IC: “[Laughs] Okay, I can see it all now.”
OG: What’s your favorite genre of music?
IC: “Well, if you got in my car, you’d hear gospel—big gospel fan. But I listen to it all. A lot of R&B, some hip-hop; but the guys I coach don’t really know the hip-hop artists that I grew up listening to. They don’t even know Run-D.M.C.. [Laughs] Hey I even listen to some country. I just don’t think I could listen to opera. I listen to it all—even though my kids call it ‘old-people-music.’”
OG: That being said, who’s your favorite artist?
IC: “I’d have to say for gospel, I love Shirley Caesar. In terms of R&B and hip-hop, I like New Addition, some Keith Sweat and the Fugees. If it’s rap, I prefer obviously Run-D.M.C., some LL Cool J, Eric. B & Rakim—they were the ones grew up on. Today’s age, I can appreciate some of the stuff Jay-Z does.”
OG: Just for fun—if you could be an animal, what would you be?
IC: “[Laughs] Well I’m a big fan of lions, but that’s too easy. I should dig in—I could probably see myself as a badger. Just one of those small, fierce guys.”

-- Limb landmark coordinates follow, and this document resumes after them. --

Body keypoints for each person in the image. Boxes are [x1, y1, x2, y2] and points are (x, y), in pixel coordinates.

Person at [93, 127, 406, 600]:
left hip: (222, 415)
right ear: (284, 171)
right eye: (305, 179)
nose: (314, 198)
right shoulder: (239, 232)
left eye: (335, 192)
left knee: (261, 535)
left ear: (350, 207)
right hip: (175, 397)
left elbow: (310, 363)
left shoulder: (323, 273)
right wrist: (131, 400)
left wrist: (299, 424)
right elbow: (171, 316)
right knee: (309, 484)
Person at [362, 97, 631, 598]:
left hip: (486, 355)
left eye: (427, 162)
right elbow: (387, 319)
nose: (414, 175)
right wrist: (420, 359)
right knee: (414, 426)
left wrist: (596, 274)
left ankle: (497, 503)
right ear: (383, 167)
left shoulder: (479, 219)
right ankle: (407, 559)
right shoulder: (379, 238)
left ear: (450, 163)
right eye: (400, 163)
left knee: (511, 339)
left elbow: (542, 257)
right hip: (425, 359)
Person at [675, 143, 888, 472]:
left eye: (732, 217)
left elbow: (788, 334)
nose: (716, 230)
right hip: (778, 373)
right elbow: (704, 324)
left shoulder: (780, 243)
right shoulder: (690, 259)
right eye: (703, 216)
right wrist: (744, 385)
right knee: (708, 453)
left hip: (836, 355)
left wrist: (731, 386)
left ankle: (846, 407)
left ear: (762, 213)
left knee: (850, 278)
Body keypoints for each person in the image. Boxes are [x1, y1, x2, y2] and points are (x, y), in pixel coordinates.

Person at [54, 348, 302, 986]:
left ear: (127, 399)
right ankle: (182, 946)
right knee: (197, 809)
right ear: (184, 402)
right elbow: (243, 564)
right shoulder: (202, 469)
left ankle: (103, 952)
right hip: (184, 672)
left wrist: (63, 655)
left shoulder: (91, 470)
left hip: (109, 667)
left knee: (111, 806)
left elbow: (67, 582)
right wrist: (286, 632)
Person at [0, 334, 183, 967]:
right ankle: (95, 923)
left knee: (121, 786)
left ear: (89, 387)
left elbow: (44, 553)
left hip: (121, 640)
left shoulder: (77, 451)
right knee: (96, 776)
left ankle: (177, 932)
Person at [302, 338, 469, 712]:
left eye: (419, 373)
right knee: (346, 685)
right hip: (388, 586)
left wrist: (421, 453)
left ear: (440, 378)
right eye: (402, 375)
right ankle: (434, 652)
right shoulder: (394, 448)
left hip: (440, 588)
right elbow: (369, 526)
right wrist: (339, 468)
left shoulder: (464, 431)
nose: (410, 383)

OG: Is there anything you’d like to say in general to the SHU community?
IC: “Well I am just excited beyond belief to be here. My hope is that they’ll join me in building this program and its prominence. I don’t plan on judging these guys on wins and losses on the field. I want to focus on off the field—are they doing well in classes, engaging in the community, displaying leadership, etc. It truly takes a village to raise a child, so to build a football program that we can all be proud of is certainly going to take the help of the SHU community.”
OG: That’s one of the great things about the SHU community—regardless of the outcome of the games; our fans are devoted to the Griffins.
IC: “Hopefully people will come out on Saturdays—rain, snow, sleet or hail—to support our guys, and will them into victory. We are excited and dedicated to making a product to put on the field that’ll make it enjoyable to watch.”